Belgique

A la gauche du SP.A

FIN OCTOBRE, LA FLANDRE AURA SANS DOUTE UN NOUVEAU PARTI. Le 28 octobre, le Comité pour une autre politique organisera une journée d'études qui verra l'émergence, si pas d'un parti, en tout cas d'un mouvement politique dont l'objectif sera de participer aux prochaines élections législatives en 2007. Situé à la gauche de la gauche, ce parti est porté par Jef Sleeckx (69 ans) qui fut député socialiste flamand pendant de longues années. Il espère obtenir l'appui d'autres personnalités de gauche, en particulier issues des milieux syndicaux. L'ancien président de la FGTB, Georges Debunne, est son partenaire de même que l'ancien parlementaire européen SP.A, Lode Van Outrive. Son ambition est de coaliser les petits partis, trotskistes et communistes afin de constituer un parti qui défendrait vraiment, dit-il, les ouvriers et leurs familles. Jef Sleeckx considère que les plus démunis ne sont plus correctement défendus par les partis socialistes actuels. Son combat est né d'une farouche opposition au pacte des générations, approuvé par le gouvernement l'an dernier, malgré l'opposition syndicale de la FGTB. Sleeckx estime que la plupart des partis ont perdu leur âme et leur crédibilité, notamment à cause du carriérisme des parlementaires. Son objectif, a-t-il confié au «Standaard», «serait de prendre quelque pour-cent au Vlaams Belang car plus personne, dit-il, n'ose l'affronter. Beaucoup de travailleurs et de chômeurs se sentent délaissées et votent pour le VB à cause du problème des immigrés. Le SP.A n'ose pas prendre ces problèmes à bras le corps: ses candidats cumulent plusieurs jobs et habitent dans des châteaux...» Les socialistes flamands ne voient pas l'initiative d'un très bon oeil. Car plutôt que de prendre des voix au Vlaams Belang, ce nouveau parti de gauche risque bien de prendre des électeurs au SP.A.

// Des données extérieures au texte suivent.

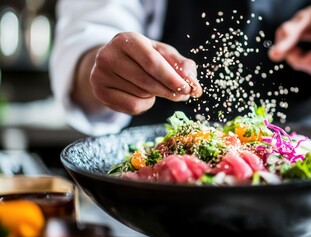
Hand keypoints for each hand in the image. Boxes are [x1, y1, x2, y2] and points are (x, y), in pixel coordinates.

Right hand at [87, 32, 201, 114]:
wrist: (114, 64)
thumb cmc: (144, 58)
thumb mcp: (164, 55)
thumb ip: (183, 67)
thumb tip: (196, 89)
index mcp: (127, 40)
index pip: (152, 62)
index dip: (172, 78)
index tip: (188, 89)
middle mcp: (109, 55)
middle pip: (147, 81)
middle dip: (169, 91)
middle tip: (182, 94)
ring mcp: (100, 74)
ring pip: (141, 95)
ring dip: (155, 96)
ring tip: (154, 87)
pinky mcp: (99, 92)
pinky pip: (132, 107)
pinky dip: (144, 105)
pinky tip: (142, 95)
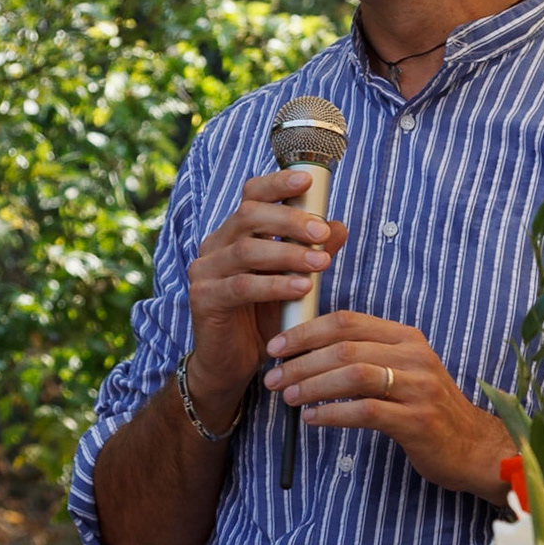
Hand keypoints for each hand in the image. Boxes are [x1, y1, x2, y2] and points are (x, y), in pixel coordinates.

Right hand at [182, 169, 351, 428]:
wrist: (231, 364)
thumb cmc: (263, 318)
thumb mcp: (293, 282)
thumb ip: (312, 253)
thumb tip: (339, 225)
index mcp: (235, 233)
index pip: (251, 194)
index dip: (277, 183)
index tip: (307, 179)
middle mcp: (215, 246)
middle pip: (249, 215)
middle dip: (290, 219)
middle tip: (322, 231)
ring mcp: (205, 271)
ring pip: (246, 249)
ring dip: (288, 253)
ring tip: (322, 263)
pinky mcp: (204, 299)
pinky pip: (241, 286)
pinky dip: (274, 285)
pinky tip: (301, 288)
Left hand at [262, 310, 512, 502]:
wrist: (472, 446)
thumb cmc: (427, 408)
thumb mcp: (403, 370)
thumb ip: (367, 355)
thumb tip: (309, 350)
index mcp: (407, 337)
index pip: (348, 321)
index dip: (306, 332)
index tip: (276, 346)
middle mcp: (415, 356)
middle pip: (345, 347)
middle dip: (300, 361)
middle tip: (272, 376)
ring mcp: (418, 388)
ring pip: (353, 375)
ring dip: (311, 385)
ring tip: (286, 397)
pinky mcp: (417, 420)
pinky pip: (364, 411)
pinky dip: (331, 413)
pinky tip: (311, 418)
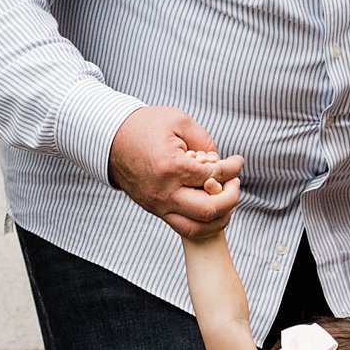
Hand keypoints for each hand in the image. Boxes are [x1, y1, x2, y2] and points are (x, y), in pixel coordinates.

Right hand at [108, 106, 244, 237]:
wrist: (111, 140)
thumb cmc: (145, 126)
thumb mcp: (178, 122)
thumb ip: (205, 141)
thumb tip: (223, 164)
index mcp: (171, 167)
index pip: (214, 176)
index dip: (232, 169)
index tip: (238, 161)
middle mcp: (164, 192)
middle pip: (209, 210)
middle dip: (231, 198)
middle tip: (235, 183)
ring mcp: (158, 205)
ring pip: (197, 228)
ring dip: (220, 218)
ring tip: (227, 200)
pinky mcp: (156, 211)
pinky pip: (184, 227)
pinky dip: (204, 223)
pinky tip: (213, 208)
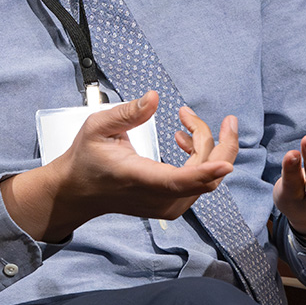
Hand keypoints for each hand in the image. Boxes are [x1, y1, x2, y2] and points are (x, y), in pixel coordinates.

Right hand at [2, 90, 238, 241]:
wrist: (79, 192)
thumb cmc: (87, 159)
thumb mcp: (97, 127)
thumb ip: (127, 112)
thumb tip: (154, 98)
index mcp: (139, 178)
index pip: (179, 181)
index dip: (206, 171)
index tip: (226, 162)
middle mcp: (158, 198)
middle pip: (206, 178)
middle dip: (217, 142)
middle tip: (211, 116)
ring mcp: (167, 206)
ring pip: (207, 180)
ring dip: (206, 147)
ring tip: (184, 123)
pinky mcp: (172, 206)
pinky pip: (199, 184)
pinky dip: (201, 160)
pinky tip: (183, 141)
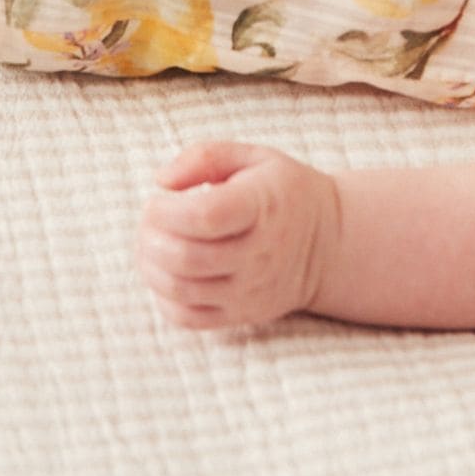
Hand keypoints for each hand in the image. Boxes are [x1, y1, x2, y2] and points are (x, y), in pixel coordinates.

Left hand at [138, 140, 337, 330]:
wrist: (327, 243)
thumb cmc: (281, 191)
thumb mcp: (253, 157)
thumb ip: (206, 157)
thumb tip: (162, 180)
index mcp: (262, 206)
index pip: (207, 217)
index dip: (167, 211)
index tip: (157, 201)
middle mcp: (259, 254)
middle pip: (188, 258)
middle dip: (151, 238)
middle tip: (147, 221)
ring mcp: (251, 291)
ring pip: (183, 290)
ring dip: (151, 267)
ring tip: (149, 245)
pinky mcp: (242, 316)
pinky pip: (189, 318)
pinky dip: (163, 298)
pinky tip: (163, 274)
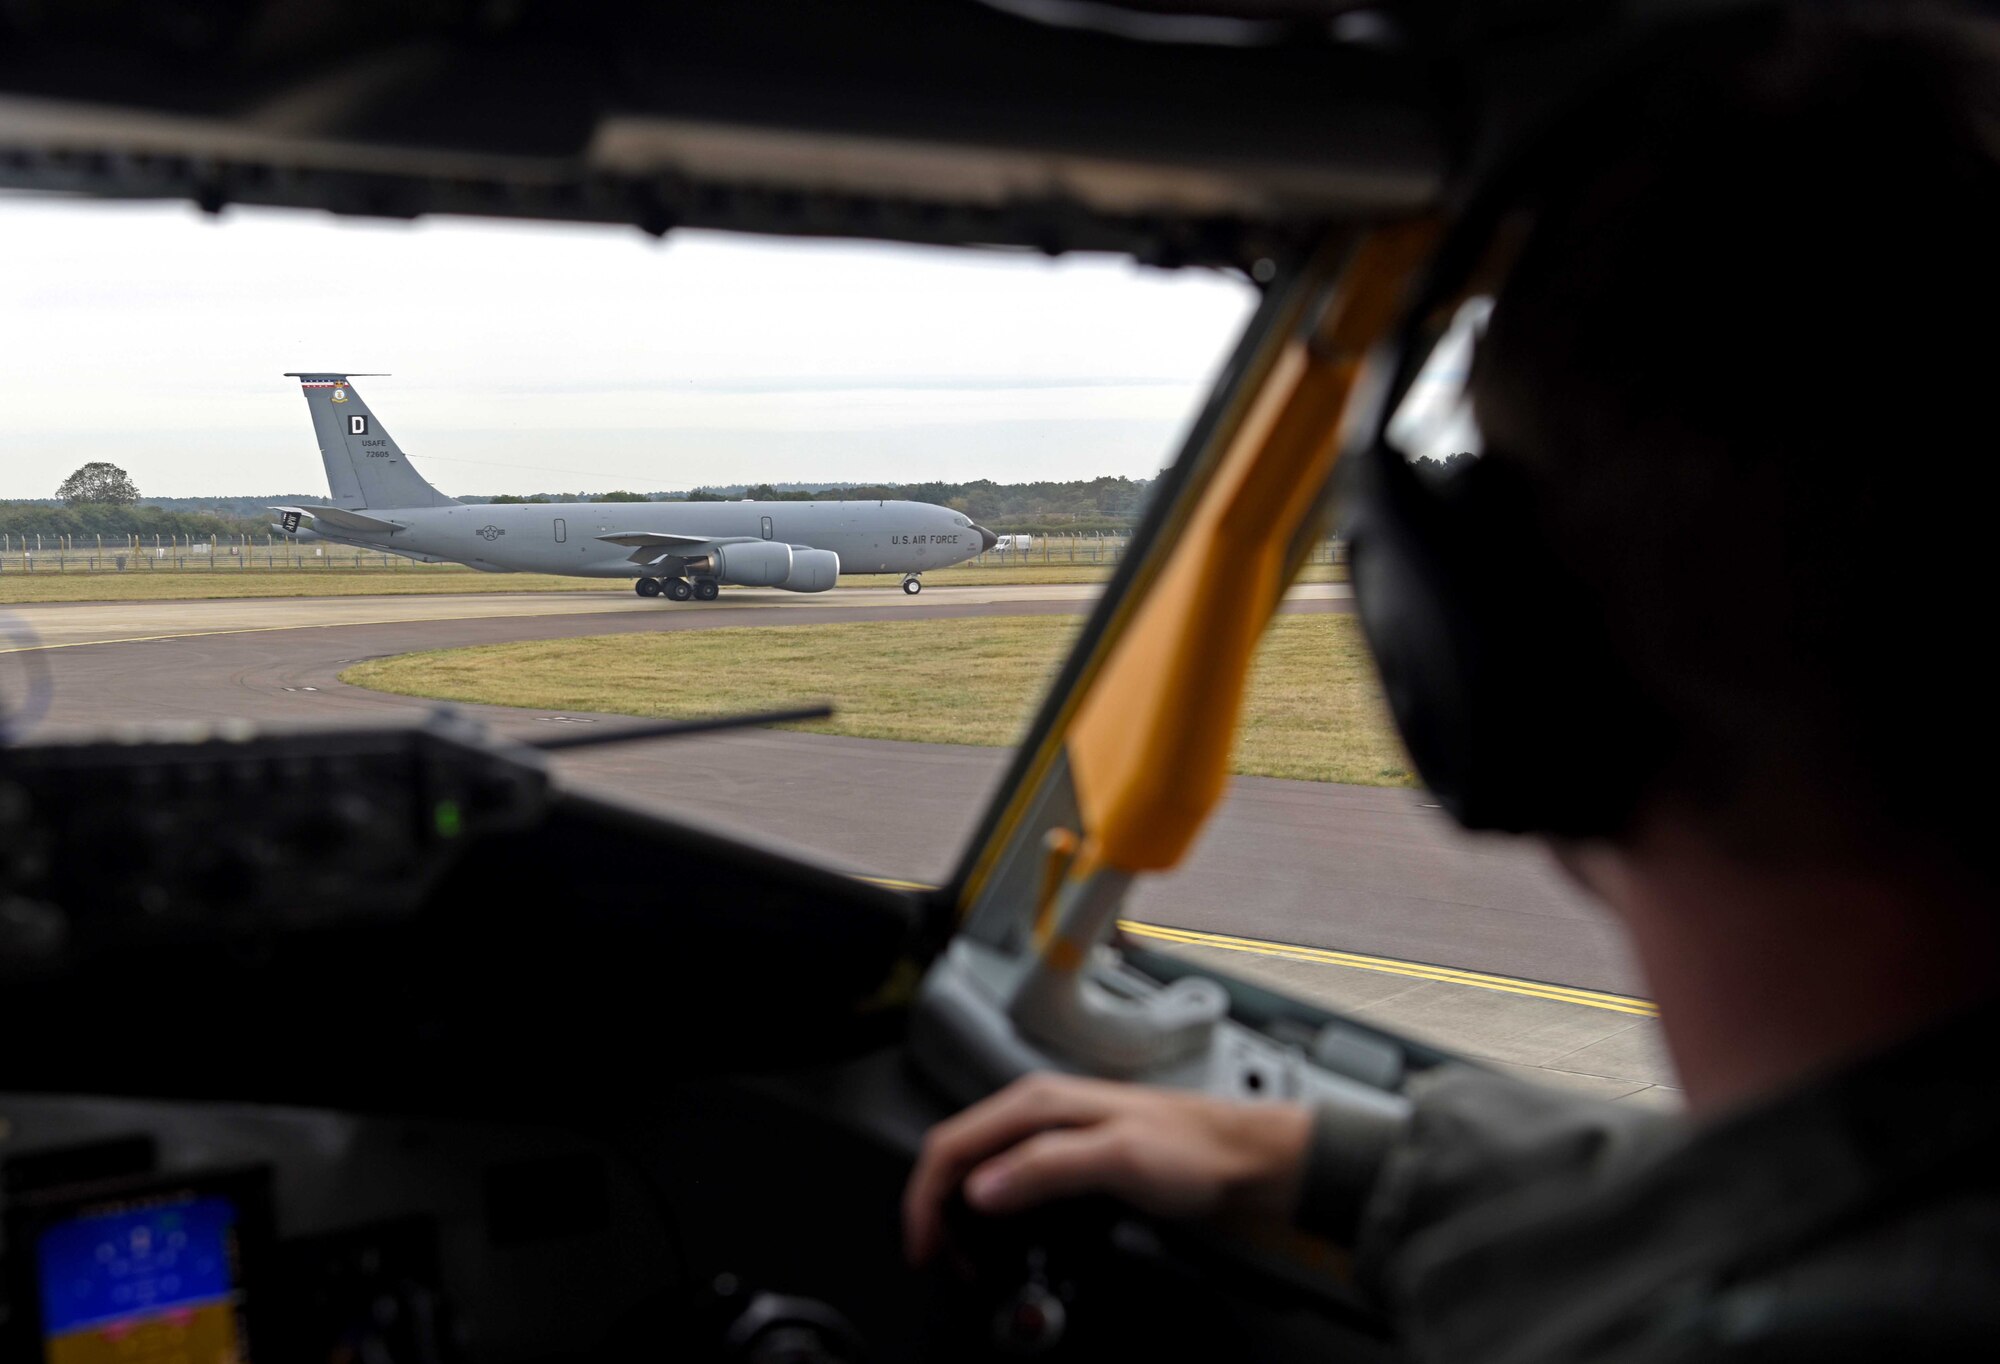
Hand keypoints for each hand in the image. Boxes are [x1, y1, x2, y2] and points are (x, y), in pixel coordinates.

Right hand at [903, 1072, 1312, 1264]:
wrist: (1241, 1159)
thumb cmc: (1192, 1150)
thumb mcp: (1118, 1158)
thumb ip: (1046, 1168)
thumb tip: (980, 1188)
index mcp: (1037, 1104)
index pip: (951, 1145)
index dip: (926, 1200)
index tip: (925, 1247)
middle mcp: (1037, 1113)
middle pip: (956, 1157)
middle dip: (937, 1211)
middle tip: (943, 1263)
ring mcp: (1051, 1135)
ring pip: (978, 1171)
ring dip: (960, 1216)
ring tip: (966, 1260)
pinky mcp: (1067, 1160)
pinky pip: (1008, 1184)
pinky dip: (991, 1216)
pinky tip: (1002, 1241)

Plus libre comme bourgmestre que comme Premier ministre

C'EST LE SENTIMENT D'UN CERTAIN JEAN-LUC DEHAENE. L'insubmersible mayeur de Vilvoorde a ainsi expliqué au «Morgen» qu'aujourd'hui il se sentait tout à fait libre de demander aux Etats-Unis d'arrêter de stocker des armes nucléaires sur le territoire belge. Une telle revendication, estime encore l'ex-multi-Premier ministre, qu'il n'aurait jamais pu formuler du temps où il occupait le 16, rue de la Loi. Qui peut le plus, peut le moins. En quelque sorte.